10.28. You have a right to request that your PHI be communicated by alternative means or at alternate locations.
10.29. You have the right to be notified of a breach of your unsecured PHI if the breach compromises the privacy and security of your information. We must provide required notices to you as soon as practicable, but no later than sixty (60) days following discovery of the breach. The notice will include a description of what happened, including the date, the type of information involved in the breach, steps you should take to protect yourself from potential harm, a brief description of the investigation into the breach, mitigation of harm and protection against further breaches and contact procedures to answer your questions.
CHANGES TO THIS NOTICE OF PATIENT PRIVACY PRACTICES:
10.30. DERMTECH may change this Notice of Patient Privacy Practices at any time in the future and will make the new provisions effective for all information that it maintains. The new notice will be available upon request and on our website.
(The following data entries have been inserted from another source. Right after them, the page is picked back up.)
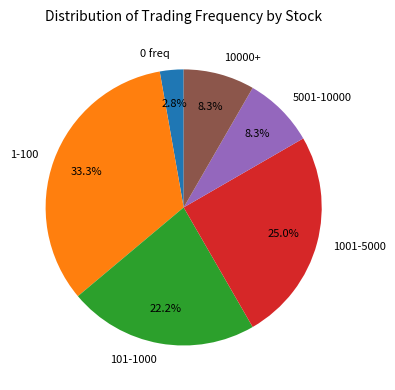

Approximately how many times larger is the value at 10000+ compared to 1001-5000?

0.3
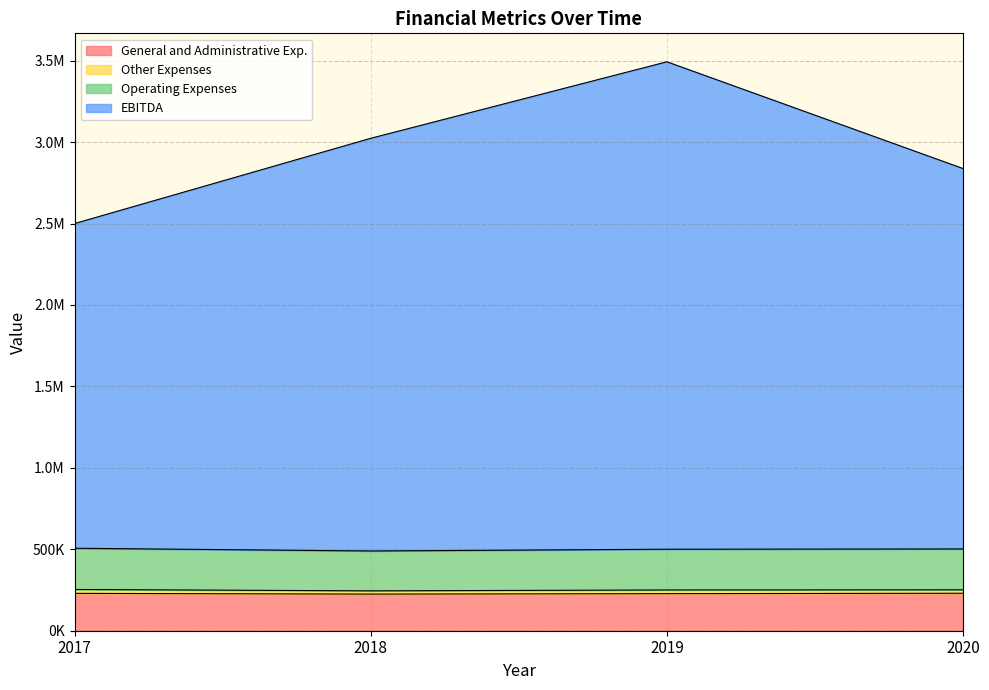

List the labels in order of EBITDA value, smallest first.

2017, 2020, 2018, 2019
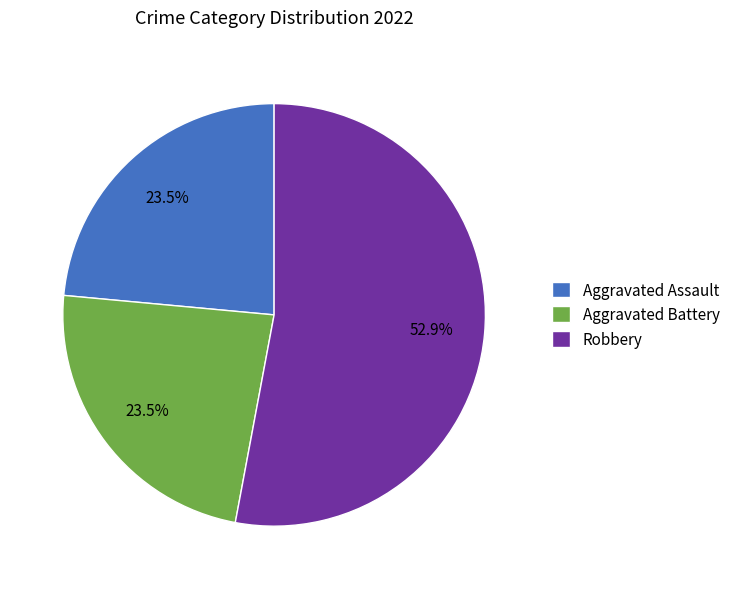

Is Robbery the majority of the pie?

Yes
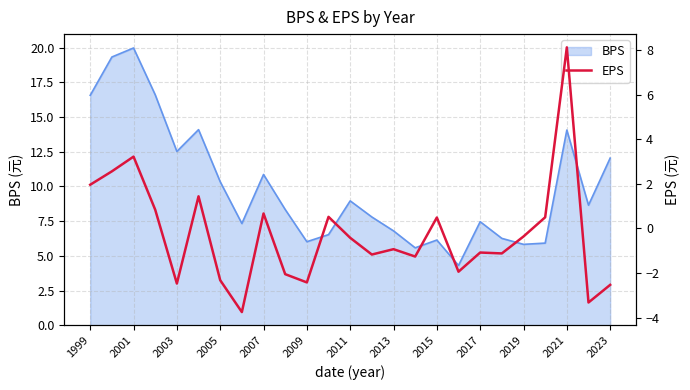

The BPS series shows 12.5 at 2003. True or false?

True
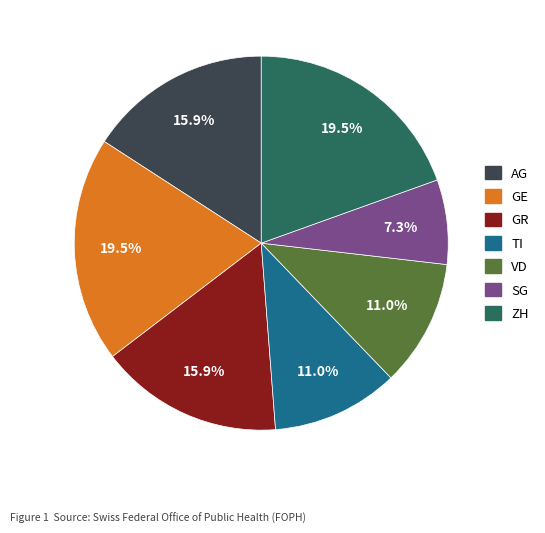

To the nearest percent, what percentage of the pie is TI?

11%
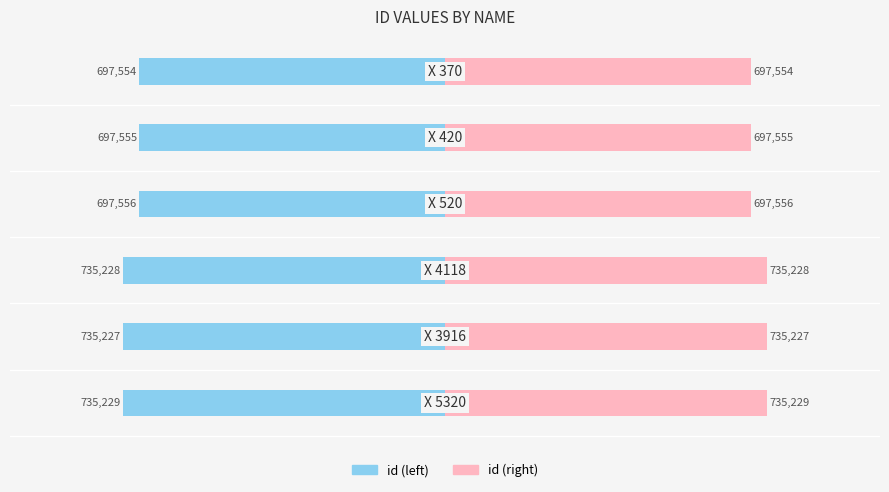

Reading left to right, extract all data points from this chart.

id (left): -735229	-735227	-735228	-697556	-697555	-697554
id (right): 735229	735227	735228	697556	697555	697554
10.31. If you have questions about any part of this Notice or if you want more information about your privacy rights, please contact us using the information provided above in Section 7.2.
10.32. If you believe your privacy rights have been violated, you may file a complaint with DERMTECH by calling 1-866-450-4223. You may also file a complaint with the U.S. Department of Health and Human Services Office for Civil Rights by sending a letter to 200 Independence Avenue, S.W., Washington, D.C. 20201, calling 1-877-696-6775, or visiting www.hhs.gov/ocr/privacy/hipaa/complaints/. We will not retaliate against you for filing a complaint.
The effective date of this DERMTECH Notice of Patient Privacy Practices is May 20, 2021.